Veranstaltung zum Internationalen Tag der Menschenrechte in Wien -"Hassprediger können sich jetzt offener artikulieren, und Angriffe auf Kirchen werden offener"

Wien-Berlin, 09.12.11 (KAP) Die orientalischen Christen in Österreich halten wenig von der medialen Euphorie über den "Arabischen Frühling". In einer Diskussion mit dem ägyptischen Menschenrechtler, Juristen und Publizisten Naguib Gobrail auf Einladung der "Union Orientalischer Christen in Österreich" - sie vertritt rund 20.000 Migranten oder Menschen mit Migrationshintergrund - am Freitag in Wien herrschte Übereinstimmung, dass sich für Christen die Lage seit dem Rücktritt Hosni Mubaraks nicht verbessert hat.
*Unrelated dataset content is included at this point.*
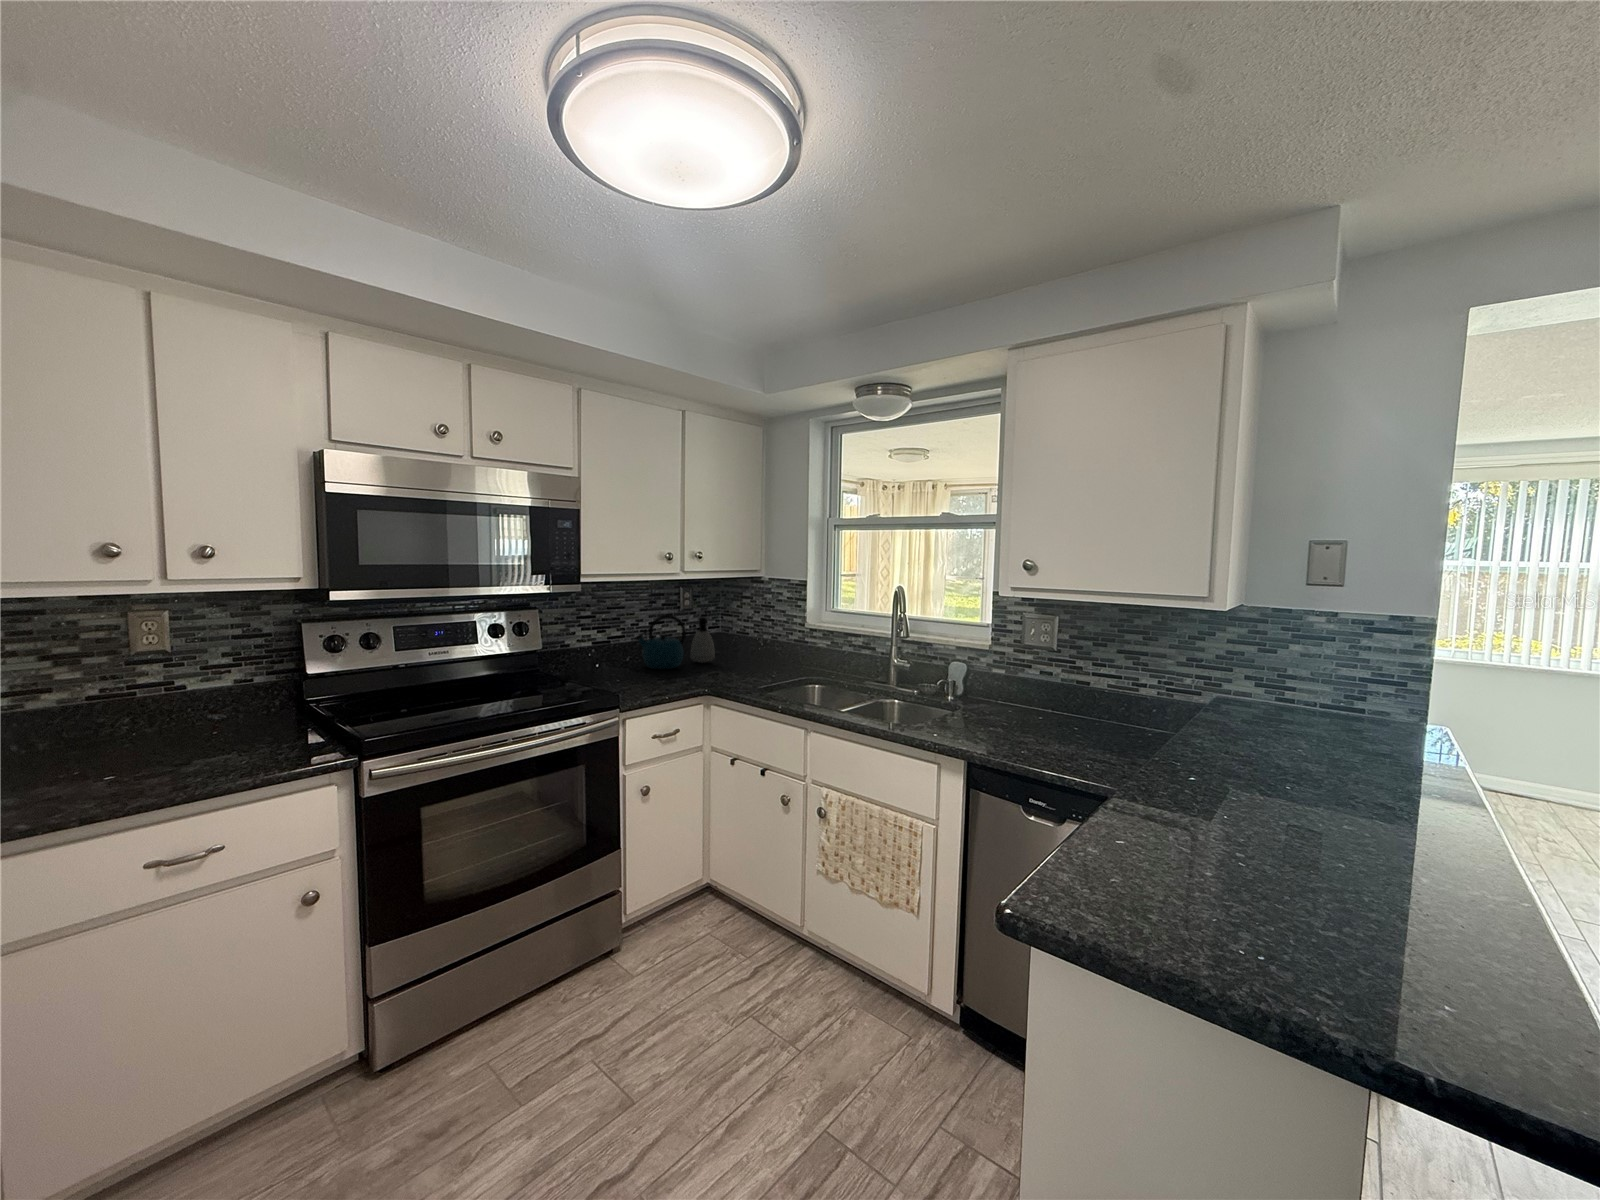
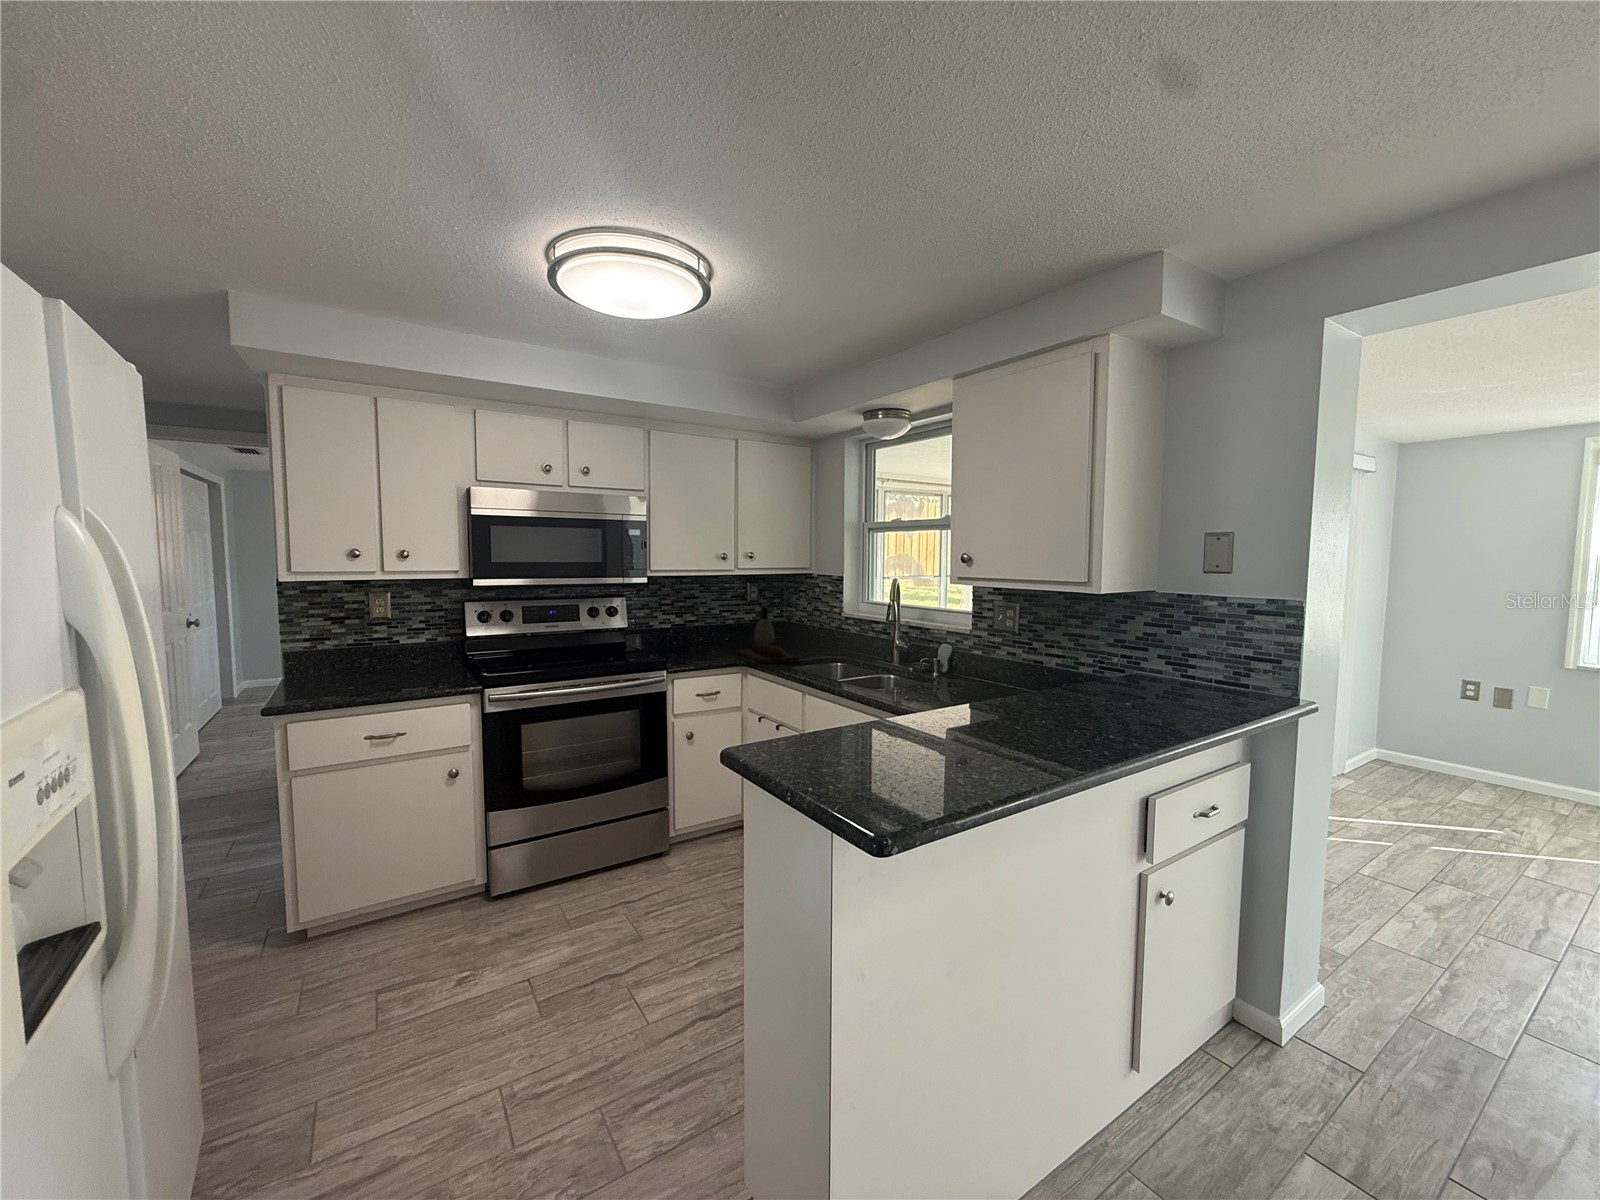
kettle: present [636,615,686,669] -> none [706,604,746,648]
bread loaf: none [688,664,773,692] -> present [739,643,799,663]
"Die Hassprediger können sich jetzt offener artikulieren, und die Angriffe auf Kirchen werden offener", hieß es. Unverschleierte Frauen - sehr oft Christinnen - erlebten täglich Angriffe in Form der Aufforderung zum Anlegen des Schleiers. Anlass des Vortrags in Wien war der Internationale Tag der Menschenrechte am 10. Dezember.

Die Islamisierung Ägyptens sei unausweichlich, nachdem Muslimbrüder und Salafisten voraussichtlich 80 Prozent der Sitze der verfassungsgebenden Versammlung erhalten werden. Die Angst der Christen im Land sei groß, und es sei mit einer Verstärkung der Auswanderungsbewegung unter den Gebildeten zu rechnen. Hauptziele seien Australien und Europa, sagte Gobrail.